### Extract provided

***

The Highly Sensitive Child scale is a 12-item self-report scale that gauges levels of sensory processing sensitivity in children and adolescents [12, 33]. The scale comprises three factors, namely Ease of Excitation (EOE), Low Sensory Threshold (LST), and Aesthetic Sensitivity (AES). Test-retest reliability for the instrument across 15 days was good (r = 0.68), as was internal consistency reliability (α = 0.78) [33]. Reliability was reduced, but adequate in the study sample (α = 0.73 at wave 1 and 0.63 at wave 2).

Hair hormones

Levels of hair cortisol were measured as described previously [58], with testosterone and dehydroepiandrosterone (DHEA) measured following identical procedures. Hair hormone values were log transformed to improve their distribution, and then corrected for batch effects by subtracting the mean value per batch from each of the readings within that batch.

Genetic data

Saliva samples were collected using Isohelix GeneFix collection kits and genomic DNA was extracted. Genotyping was performed on the Illumina Infinium Global Screening Array (comprising 650,181 markers, with coordinates based on GRCh37). Quality control was conducted using PLINK version 1.90 [59, 60]. Twenty-eight samples were removed due to discrepancies between pedigree and genotyped sex, 68 samples were removed for an individual genotype missing rate >2%, and six samples were removed for outlying heterozygosity rates (F > 0.2). We did not remove individuals based on identity-by-descent due to known consanguinity amongst Syrian refugees [61]. Variants with a missing rate >3%, a minor allele frequency less than 1%, and/or a Hardy–Weinberg equilibrium p-value < 1 ×10-6 were excluded, leaving 420,463 markers.

Imputation of additional genotypes was performed using the Haplotype Reference Consortium r1.1 2016 panel (GRCh37/hg19; 97.77% overlap) and polygenic scores for neuroticism/sensitivity (Supplementary Table S2) were calculated (using PGS Catalogue v20230119, https://www.pgscatalog.org/) by means of the Michigan Imputation Server’s Genotype Imputation and Polygenic Scores service (Beta version 1.7.1; https://imputationserver.sph.umich.edu). Imputed variants with an Rsq quality score >0.3 and a minor allele frequency >0.01 were retained.

***

### What you will do
According to the study methods passage, which three factors make up the Highly Sensitive Child scale?

### Material provided
***

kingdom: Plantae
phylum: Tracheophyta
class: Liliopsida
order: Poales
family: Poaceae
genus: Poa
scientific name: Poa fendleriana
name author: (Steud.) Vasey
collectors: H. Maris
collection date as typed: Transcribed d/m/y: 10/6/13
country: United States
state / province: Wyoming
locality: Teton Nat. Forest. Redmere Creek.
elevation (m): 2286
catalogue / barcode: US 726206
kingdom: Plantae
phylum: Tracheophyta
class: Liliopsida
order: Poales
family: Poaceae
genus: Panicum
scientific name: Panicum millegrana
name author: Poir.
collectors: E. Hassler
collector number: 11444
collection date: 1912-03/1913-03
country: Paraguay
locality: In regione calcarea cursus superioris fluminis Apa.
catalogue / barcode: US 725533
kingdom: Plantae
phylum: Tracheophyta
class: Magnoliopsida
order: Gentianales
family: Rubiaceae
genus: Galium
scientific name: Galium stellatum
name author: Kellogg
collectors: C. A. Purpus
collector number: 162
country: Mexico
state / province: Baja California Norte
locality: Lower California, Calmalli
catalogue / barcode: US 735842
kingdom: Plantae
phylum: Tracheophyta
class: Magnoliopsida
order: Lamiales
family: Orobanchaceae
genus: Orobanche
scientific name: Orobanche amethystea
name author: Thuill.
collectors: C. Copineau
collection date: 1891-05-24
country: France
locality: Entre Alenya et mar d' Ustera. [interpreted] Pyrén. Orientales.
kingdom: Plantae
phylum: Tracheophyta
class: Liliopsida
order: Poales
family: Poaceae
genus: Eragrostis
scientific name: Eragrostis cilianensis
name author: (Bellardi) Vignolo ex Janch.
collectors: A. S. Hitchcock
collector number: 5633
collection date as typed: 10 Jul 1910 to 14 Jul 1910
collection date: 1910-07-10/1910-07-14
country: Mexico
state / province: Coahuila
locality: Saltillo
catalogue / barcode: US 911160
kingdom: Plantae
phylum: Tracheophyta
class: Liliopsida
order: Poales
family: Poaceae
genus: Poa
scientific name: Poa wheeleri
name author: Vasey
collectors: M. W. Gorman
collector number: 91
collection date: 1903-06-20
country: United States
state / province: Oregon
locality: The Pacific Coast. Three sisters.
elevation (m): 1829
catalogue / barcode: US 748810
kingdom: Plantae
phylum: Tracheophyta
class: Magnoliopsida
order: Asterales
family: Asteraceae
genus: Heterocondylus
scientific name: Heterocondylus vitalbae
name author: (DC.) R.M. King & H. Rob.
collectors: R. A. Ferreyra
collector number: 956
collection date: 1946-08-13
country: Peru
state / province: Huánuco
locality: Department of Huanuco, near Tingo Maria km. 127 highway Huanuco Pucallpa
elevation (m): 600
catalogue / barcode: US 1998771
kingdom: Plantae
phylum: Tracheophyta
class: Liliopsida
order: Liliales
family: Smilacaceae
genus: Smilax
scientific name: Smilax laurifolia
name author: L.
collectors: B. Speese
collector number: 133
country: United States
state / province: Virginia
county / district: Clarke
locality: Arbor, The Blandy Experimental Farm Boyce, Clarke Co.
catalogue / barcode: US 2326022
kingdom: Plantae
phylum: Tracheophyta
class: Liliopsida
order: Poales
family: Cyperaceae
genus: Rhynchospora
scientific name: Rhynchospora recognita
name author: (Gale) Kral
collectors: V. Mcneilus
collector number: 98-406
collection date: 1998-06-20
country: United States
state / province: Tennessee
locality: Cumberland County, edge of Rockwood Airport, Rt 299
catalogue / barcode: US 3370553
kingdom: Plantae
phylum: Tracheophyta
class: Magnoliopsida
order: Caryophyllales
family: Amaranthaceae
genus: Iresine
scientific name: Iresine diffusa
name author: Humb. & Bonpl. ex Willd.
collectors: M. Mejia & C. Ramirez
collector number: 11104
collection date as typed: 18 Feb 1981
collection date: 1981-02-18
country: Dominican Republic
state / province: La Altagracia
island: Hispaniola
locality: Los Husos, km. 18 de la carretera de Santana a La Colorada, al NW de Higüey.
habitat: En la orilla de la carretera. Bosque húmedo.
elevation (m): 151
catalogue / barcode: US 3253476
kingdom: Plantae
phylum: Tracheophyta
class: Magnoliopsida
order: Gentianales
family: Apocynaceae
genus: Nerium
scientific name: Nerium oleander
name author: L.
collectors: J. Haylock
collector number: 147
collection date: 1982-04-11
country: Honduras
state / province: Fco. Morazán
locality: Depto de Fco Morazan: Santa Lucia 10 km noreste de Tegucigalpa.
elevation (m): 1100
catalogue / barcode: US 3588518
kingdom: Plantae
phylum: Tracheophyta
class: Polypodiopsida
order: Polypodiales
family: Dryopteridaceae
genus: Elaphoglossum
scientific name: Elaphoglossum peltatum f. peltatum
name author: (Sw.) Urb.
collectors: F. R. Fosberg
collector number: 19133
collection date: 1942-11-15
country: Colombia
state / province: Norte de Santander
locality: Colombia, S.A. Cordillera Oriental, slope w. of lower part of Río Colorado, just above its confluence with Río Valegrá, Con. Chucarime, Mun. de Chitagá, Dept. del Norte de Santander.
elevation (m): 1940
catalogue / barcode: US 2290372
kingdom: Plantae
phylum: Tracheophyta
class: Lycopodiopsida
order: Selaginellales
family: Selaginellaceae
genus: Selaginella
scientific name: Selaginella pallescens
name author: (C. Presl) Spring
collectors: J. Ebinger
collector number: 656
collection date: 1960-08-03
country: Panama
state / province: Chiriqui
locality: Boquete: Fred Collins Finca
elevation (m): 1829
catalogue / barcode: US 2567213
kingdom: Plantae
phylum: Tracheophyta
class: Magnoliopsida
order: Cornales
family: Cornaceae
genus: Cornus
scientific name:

***

### Result
Ease of Excitation (EOE), Low Sensory Threshold (LST), and Aesthetic Sensitivity (AES).